= Anton Ortmann =

Anton Ortmann (19 March 1801 – 21 November 1861) was a Czech-Austrian pharmacist and botanist, known for his investigations of flora native to Bohemia, notably in the environs of Karlovy Vary and Loket.

==Life==
Ortman was born on 19 March 1801 in Planá near České Budějovice, Bohemia. During his career, he worked as a pharmacist in Karlsbad (now Karlovy Vary) and later Elbogen (now Loket; since 1842). From 1857 to 1861 he served as mayor of Elbogen. He died in Elbogen on 21 November 1861.

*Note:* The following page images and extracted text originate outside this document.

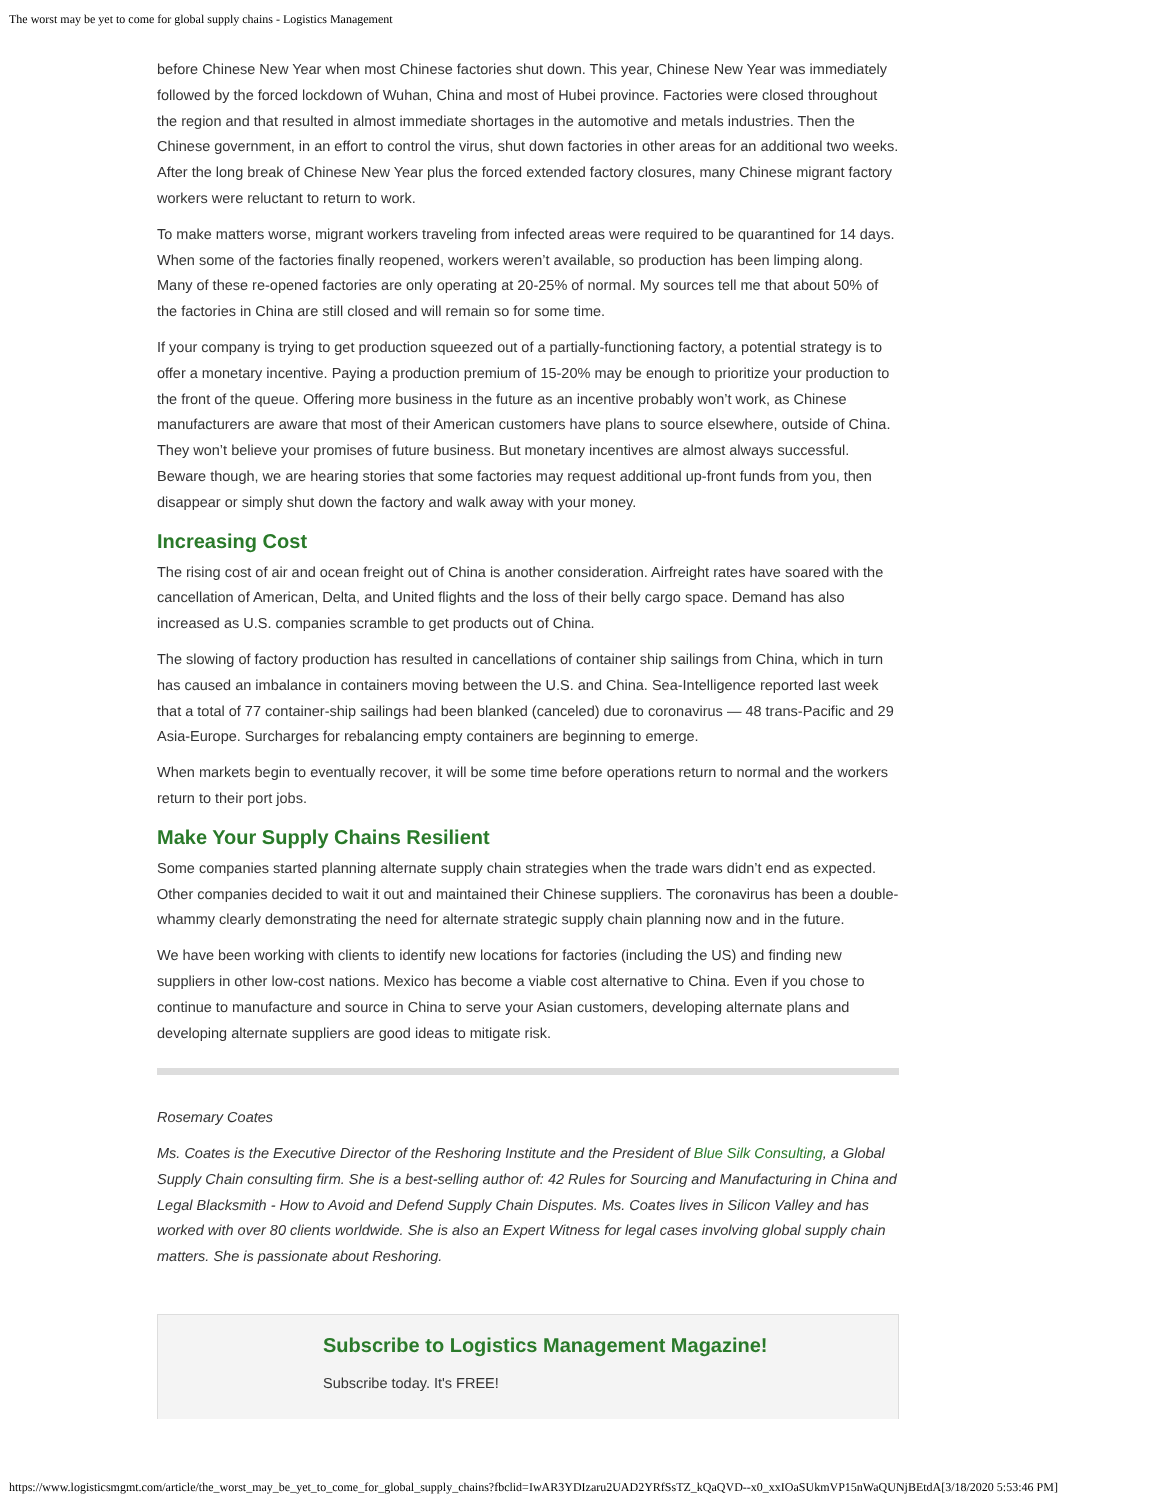The worst may be yet to come for global supply chains - Logistics Management
before Chinese New Year when most Chinese factories shut down. This year, Chinese New Year was immediately followed by the forced lockdown of Wuhan, China and most of Hubei province. Factories were closed throughout the region and that resulted in almost immediate shortages in the automotive and metals industries. Then the Chinese government, in an effort to control the virus, shut down factories in other areas for an additional two weeks. After the long break of Chinese New Year plus the forced extended factory closures, many Chinese migrant factory workers were reluctant to return to work.
To make matters worse, migrant workers traveling from infected areas were required to be quarantined for 14 days. When some of the factories finally reopened, workers weren’t available, so production has been limping along. Many of these re-opened factories are only operating at 20-25% of normal. My sources tell me that about 50% of the factories in China are still closed and will remain so for some time.
If your company is trying to get production squeezed out of a partially-functioning factory, a potential strategy is to offer a monetary incentive. Paying a production premium of 15-20% may be enough to prioritize your production to the front of the queue. Offering more business in the future as an incentive probably won’t work, as Chinese manufacturers are aware that most of their American customers have plans to source elsewhere, outside of China. They won’t believe your promises of future business. But monetary incentives are almost always successful. Beware though, we are hearing stories that some factories may request additional up-front funds from you, then disappear or simply shut down the factory and walk away with your money.
Increasing Cost
The rising cost of air and ocean freight out of China is another consideration. Airfreight rates have soared with the cancellation of American, Delta, and United flights and the loss of their belly cargo space. Demand has also increased as U.S. companies scramble to get products out of China.
The slowing of factory production has resulted in cancellations of container ship sailings from China, which in turn has caused an imbalance in containers moving between the U.S. and China. Sea-Intelligence reported last week that a total of 77 container-ship sailings had been blanked (canceled) due to coronavirus — 48 trans-Pacific and 29 Asia-Europe. Surcharges for rebalancing empty containers are beginning to emerge.
When markets begin to eventually recover, it will be some time before operations return to normal and the workers return to their port jobs.
Make Your Supply Chains Resilient
Some companies started planning alternate supply chain strategies when the trade wars didn’t end as expected. Other companies decided to wait it out and maintained their Chinese suppliers. The coronavirus has been a double-whammy clearly demonstrating the need for alternate strategic supply chain planning now and in the future.
We have been working with clients to identify new locations for factories (including the US) and finding new suppliers in other low-cost nations. Mexico has become a viable cost alternative to China. Even if you chose to continue to manufacture and source in China to serve your Asian customers, developing alternate plans and developing alternate suppliers are good ideas to mitigate risk.
Rosemary Coates
Ms. Coates is the Executive Director of the Reshoring Institute and the President of Blue Silk Consulting, a Global Supply Chain consulting firm. She is a best-selling author of: 42 Rules for Sourcing and Manufacturing in China and Legal Blacksmith - How to Avoid and Defend Supply Chain Disputes. Ms. Coates lives in Silicon Valley and has worked with over 80 clients worldwide. She is also an Expert Witness for legal cases involving global supply chain matters. She is passionate about Reshoring.
Subscribe to Logistics Management Magazine!
Subscribe today. It's FREE!
https://www.logisticsmgmt.com/article/the_worst_may_be_yet_to_come_for_global_supply_chains?fbclid=IwAR3YDIzaru2UAD2YRfSsTZ_kQaQVD--x0_xxIOaSUkmVP15nWaQUNjBEtdA[3/18/2020 5:53:46 PM]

Historically, numerous new genera were named to honor him; Ortmannia Opiz, 1834; Ortmannia Rathbun, 1901; Ortmannia de Loriol, 1906; Ortmannia Schrammen, 1924; Ortmannia Chiesa, Parma & Camacho, 1995; Ortmanniana Frierson, 1927; Ortmannicus Fowler, 1911; Ortmannispongia Schrammen, 1936; however, only the last three are still valid names as of 2024.

== Publications ==
- Beobachtungen über einige Pflanzen, welche in der Umgebung von Karlsbad oder in Böhmen überhaupt vorkommen, in: Allgemeine Botanische Zeitung 18, (1835).
- Flora Carlsbadensis, in: L. Fleckle, Karlsbad, (1838).
- Flora des Elbogner Kreises im Königreich Böhmen, (1842) - Flora of the Elbogen circle in the Kingdom of Bohemia.
- Die Flora von Karlsbad, in: Der Führer in Karlsbad und der Umgegend, (5th edition, 1850) - The flora of Karlsbad.